[Opening Records supplied section]
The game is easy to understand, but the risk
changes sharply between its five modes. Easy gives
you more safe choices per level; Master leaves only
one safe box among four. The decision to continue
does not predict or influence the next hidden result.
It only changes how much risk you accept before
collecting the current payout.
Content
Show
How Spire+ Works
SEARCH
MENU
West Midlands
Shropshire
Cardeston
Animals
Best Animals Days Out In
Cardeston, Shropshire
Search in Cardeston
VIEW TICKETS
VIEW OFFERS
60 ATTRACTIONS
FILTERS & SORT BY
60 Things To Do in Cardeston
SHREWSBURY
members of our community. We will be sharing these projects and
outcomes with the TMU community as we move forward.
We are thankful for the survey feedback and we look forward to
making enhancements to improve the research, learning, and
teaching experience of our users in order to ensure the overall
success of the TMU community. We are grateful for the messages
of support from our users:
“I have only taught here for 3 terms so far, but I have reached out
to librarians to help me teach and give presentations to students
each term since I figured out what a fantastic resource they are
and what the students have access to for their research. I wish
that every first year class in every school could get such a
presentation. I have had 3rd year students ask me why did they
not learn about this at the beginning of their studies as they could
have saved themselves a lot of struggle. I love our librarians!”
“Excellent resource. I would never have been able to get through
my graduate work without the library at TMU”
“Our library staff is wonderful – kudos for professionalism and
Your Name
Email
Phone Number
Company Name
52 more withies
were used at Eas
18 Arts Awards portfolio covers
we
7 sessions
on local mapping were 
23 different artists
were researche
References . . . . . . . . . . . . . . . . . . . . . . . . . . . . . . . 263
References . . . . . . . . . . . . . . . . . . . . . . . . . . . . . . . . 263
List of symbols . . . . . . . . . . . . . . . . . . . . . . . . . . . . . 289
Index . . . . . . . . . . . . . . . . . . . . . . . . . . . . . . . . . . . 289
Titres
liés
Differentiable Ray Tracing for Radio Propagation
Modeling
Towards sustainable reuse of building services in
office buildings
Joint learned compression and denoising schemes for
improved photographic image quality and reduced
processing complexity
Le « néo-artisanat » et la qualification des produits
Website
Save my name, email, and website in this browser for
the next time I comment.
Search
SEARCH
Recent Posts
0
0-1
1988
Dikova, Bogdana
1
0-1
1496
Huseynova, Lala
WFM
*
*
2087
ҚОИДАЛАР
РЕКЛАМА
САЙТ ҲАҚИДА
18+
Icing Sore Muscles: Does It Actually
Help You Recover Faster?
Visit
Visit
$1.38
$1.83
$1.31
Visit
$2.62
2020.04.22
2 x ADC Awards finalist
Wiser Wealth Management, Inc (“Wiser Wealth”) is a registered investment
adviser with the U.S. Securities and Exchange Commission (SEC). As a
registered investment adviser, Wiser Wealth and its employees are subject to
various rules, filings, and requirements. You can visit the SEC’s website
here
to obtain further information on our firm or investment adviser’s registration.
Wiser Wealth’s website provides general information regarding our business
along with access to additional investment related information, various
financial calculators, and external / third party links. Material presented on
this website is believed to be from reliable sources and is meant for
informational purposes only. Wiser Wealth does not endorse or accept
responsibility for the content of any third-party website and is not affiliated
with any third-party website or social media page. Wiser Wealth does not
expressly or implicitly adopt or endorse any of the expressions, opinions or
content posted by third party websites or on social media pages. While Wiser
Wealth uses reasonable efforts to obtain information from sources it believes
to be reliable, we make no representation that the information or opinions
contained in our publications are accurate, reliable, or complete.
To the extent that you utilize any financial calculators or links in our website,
[Closing Records supplied section]
** Work order **
So that no detail is lost, give every line of the data again exactly.

** The answer **
The game is easy to understand, but the risk
changes sharply between its five modes. Easy gives
you more safe choices per level; Master leaves only
one safe box among four. The decision to continue
does not predict or influence the next hidden result.
It only changes how much risk you accept before
collecting the current payout.
Content
Show
How Spire+ Works
SEARCH
MENU
West Midlands
Shropshire
Cardeston
Animals
Best Animals Days Out In
Cardeston, Shropshire
Search in Cardeston
VIEW TICKETS
VIEW OFFERS
60 ATTRACTIONS
FILTERS & SORT BY
60 Things To Do in Cardeston
SHREWSBURY
members of our community. We will be sharing these projects and
outcomes with the TMU community as we move forward.
We are thankful for the survey feedback and we look forward to
making enhancements to improve the research, learning, and
teaching experience of our users in order to ensure the overall
success of the TMU community. We are grateful for the messages
of support from our users:
“I have only taught here for 3 terms so far, but I have reached out
to librarians to help me teach and give presentations to students
each term since I figured out what a fantastic resource they are
and what the students have access to for their research. I wish
that every first year class in every school could get such a
presentation. I have had 3rd year students ask me why did they
not learn about this at the beginning of their studies as they could
have saved themselves a lot of struggle. I love our librarians!”
“Excellent resource. I would never have been able to get through
my graduate work without the library at TMU”
“Our library staff is wonderful – kudos for professionalism and
Your Name
Email
Phone Number
Company Name
52 more withies
were used at Eas
18 Arts Awards portfolio covers
we
7 sessions
on local mapping were 
23 different artists
were researche
References . . . . . . . . . . . . . . . . . . . . . . . . . . . . . . . 263
References . . . . . . . . . . . . . . . . . . . . . . . . . . . . . . . . 263
List of symbols . . . . . . . . . . . . . . . . . . . . . . . . . . . . . 289
Index . . . . . . . . . . . . . . . . . . . . . . . . . . . . . . . . . . . 289
Titres
liés
Differentiable Ray Tracing for Radio Propagation
Modeling
Towards sustainable reuse of building services in
office buildings
Joint learned compression and denoising schemes for
improved photographic image quality and reduced
processing complexity
Le « néo-artisanat » et la qualification des produits
Website
Save my name, email, and website in this browser for
the next time I comment.
Search
SEARCH
Recent Posts
0
0-1
1988
Dikova, Bogdana
1
0-1
1496
Huseynova, Lala
WFM
*
*
2087
ҚОИДАЛАР
РЕКЛАМА
САЙТ ҲАҚИДА
18+
Icing Sore Muscles: Does It Actually
Help You Recover Faster?
Visit
Visit
$1.38
$1.83
$1.31
Visit
$2.62
2020.04.22
2 x ADC Awards finalist
Wiser Wealth Management, Inc (“Wiser Wealth”) is a registered investment
adviser with the U.S. Securities and Exchange Commission (SEC). As a
registered investment adviser, Wiser Wealth and its employees are subject to
various rules, filings, and requirements. You can visit the SEC’s website
here
to obtain further information on our firm or investment adviser’s registration.
Wiser Wealth’s website provides general information regarding our business
along with access to additional investment related information, various
financial calculators, and external / third party links. Material presented on
this website is believed to be from reliable sources and is meant for
informational purposes only. Wiser Wealth does not endorse or accept
responsibility for the content of any third-party website and is not affiliated
with any third-party website or social media page. Wiser Wealth does not
expressly or implicitly adopt or endorse any of the expressions, opinions or
content posted by third party websites or on social media pages. While Wiser
Wealth uses reasonable efforts to obtain information from sources it believes
to be reliable, we make no representation that the information or opinions
contained in our publications are accurate, reliable, or complete.
To the extent that you utilize any financial calculators or links in our website,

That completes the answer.